▶ Auftrag
Führen Sie den Textauszug über die fehlende Mitwirkung der Beteiligten in Kinderschutzverfahren im Anschluss an seinen letzten Satz fort.

▶ Textauszug
Zulässig ist es jedoch, die/den Beteiligte*n in Anwesenheit der/des Sachverständigen anzuhören (ohne Befragung der/des Beteiligten durch die/den Sachverständige*n) und mithilfe der Expertise der/des Sachverständigen Schlüsse aus ihren/seinen Aussagen, z. B. auf die Erziehungsfähigkeit, zu ziehen.Footnote 33 Die/der Beteiligte kann jedoch nicht dazu gezwungen werden, überhaupt auszusagen.Footnote 34

Darüber hinaus kommt in Betracht, die/den Sachverständige*n um eine Begutachtung auf der Grundlage des sonstigen gesamten Verfahrensstoffes zu bitten.Footnote 35 Aus diesem können sich Anknüpfungstatsachen ergeben, die vollständig auszuschöpfen sind.

3.2 Fehlende Zustimmung der/des Sorgeberechtigten zur Begutachtung des Kindes

Soll eine Begutachtung des Kindes erfolgen und wird die Zustimmung der/des Sorgeberechtigten hierzu verweigert, hat das Gericht ebenfalls die Möglichkeit, die Kindesanhörung in Anwesenheit der/des Sachverständigen vorzunehmen.Footnote 36 Zudem ist zu prüfen, ob die Zustimmung gegebenenfalls nach § 1666 Abs. 3 Nr. 5 BGB zu ersetzen ist.Footnote 37 Vor einer Ersetzung der Zustimmung ist jedoch nach dem Grundsatz der Verhältnismäßigkeit immer zu prüfen, ob die zuerst genannte Möglichkeit, das Kind in Anwesenheit der/des Sachverständigen anzuhören, bereits zu einer ausreichenden Datengrundlage führt.Footnote 38

3.3 Grenzen der Ermittlungspflicht

Wirken die Beteiligten nicht mit, stößt auch die Ermittlungspflicht des Gerichts schon rein faktisch schnell an ihre Grenzen. Gerade in Kinderschutzverfahren haben oft hauptsächlich die Beteiligten Kenntnis von den wesentlichen Tatsachen. Schweigen diese und verweigern auch sonst jegliche Mitwirkung, können Anknüpfungspunkte für weitere Ermittlungen schnell ausgehen. Gibt es keine Anhaltspunkte für weitere Ermittlungen mehr, endet auch die Ermittlungspflicht des Gerichts.Footnote 39 Das Gericht darf die Ermittlungen jedoch erst einstellen, wenn von weiteren Nachforschungen kein sachdienliches Ergebnis mehr zu erwarten ist.Footnote 40

In Kinderschutzverfahren sollte dies wegen der sich aus Art. 6 Abs. 2 und 3 GG ergebenden besonderen Fürsorgepflicht des Staates ganz besonders sorgfältig geprüft und das Fehlen von Anknüpfungspunkten nicht vorschnell bejaht werden.Footnote 41

Sind keine weiteren Ermittlungen mehr möglich, muss die Entscheidung auf unvollständiger Tatsachengrundlage getroffen werden.Footnote 42 Dabei ist zu beachten, dass die Eltern in Kinderschutzverfahren keine Beweislast und keine materielle Feststellungslast trifft, Maßnahmen also nicht angeordnet werden dürfen, wenn die Voraussetzungen nicht festgestellt werden können.Footnote 43

3.4 Verstöße gegen die Wahrheits- und Vollständigkeitspflicht

Nach § 27 Abs. 2 FamFG haben die Beteiligten ihre Erklärungen über tatsächliche Umstände vollständig und der Wahrheit gemäß abzugeben. Verstöße gegen diese Pflicht können im Rahmen der freien Beweiswürdigung nach § 37 FamFG berücksichtigt werden. Eine unwahre Aussage kann – unabhängig von etwaigen strafrechtlichen und zivilrechtlichen Folgen – ganz allgemein Auswirkungen auf die Glaubwürdigkeit der/des Beteiligten haben, wobei dies jedoch jeweils im Einzelfall kritisch zu prüfen ist.Footnote 44

Der Verstoß gegen die Pflicht aus § 27 Abs. 2 FamFG kann zudem nach § 81 Abs. 2 Nr. 3 FamFG bei der Kostenentscheidung berücksichtigt werden.

[Gespeicherte Dateneinträge]
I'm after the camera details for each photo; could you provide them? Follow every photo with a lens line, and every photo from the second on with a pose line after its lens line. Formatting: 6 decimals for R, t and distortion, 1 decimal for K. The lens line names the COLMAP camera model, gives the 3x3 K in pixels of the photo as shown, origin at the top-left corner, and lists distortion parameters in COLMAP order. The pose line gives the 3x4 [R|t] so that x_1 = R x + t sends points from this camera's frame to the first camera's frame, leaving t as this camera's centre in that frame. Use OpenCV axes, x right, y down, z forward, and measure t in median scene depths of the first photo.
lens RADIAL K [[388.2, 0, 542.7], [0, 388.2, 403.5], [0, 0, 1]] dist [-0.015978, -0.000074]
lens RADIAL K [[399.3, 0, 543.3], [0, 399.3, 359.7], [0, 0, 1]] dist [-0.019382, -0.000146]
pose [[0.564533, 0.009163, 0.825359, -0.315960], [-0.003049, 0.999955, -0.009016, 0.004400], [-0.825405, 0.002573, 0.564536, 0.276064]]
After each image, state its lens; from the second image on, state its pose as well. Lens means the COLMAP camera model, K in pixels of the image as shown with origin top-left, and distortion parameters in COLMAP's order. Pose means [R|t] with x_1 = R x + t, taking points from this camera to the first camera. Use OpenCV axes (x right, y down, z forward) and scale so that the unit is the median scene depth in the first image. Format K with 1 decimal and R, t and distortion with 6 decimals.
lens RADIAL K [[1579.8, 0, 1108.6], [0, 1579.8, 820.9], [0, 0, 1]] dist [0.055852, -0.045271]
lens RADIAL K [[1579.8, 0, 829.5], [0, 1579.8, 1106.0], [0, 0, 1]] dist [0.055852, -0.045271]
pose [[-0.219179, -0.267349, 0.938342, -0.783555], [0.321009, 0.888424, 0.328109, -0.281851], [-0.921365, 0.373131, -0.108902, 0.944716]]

▶ Antwort
4 Fazit

Der Beitrag zeigt, dass in Kinderschutzverfahren kaum pauschale Aussagen zu Fragen der Beteiligung, der Anhörung und des Umgangs mit fehlender Mitwirkung getroffen werden können. Neben den konkreten gesetzlichen Vorgaben hat das Gericht aufgrund seiner Amtsermittlungspflicht jeweils im konkreten Einzelfall zu entscheiden, welche Ermittlungsmaßnahmen erforderlich sind. Die Anhörung der Beteiligten und weiterer Auskunftspersonen trägt maßgeblich zur Aufklärung des Sachverhalts bei. Wirken die Beteiligten jedoch nicht mit, so hat das Gericht nur wenige Möglichkeiten, diese Mitwirkung zu erzwingen, bleibt aber dennoch verpflichtet, alle Möglichkeiten zur weiteren Aufklärung des Sachverhalts auszuschöpfen.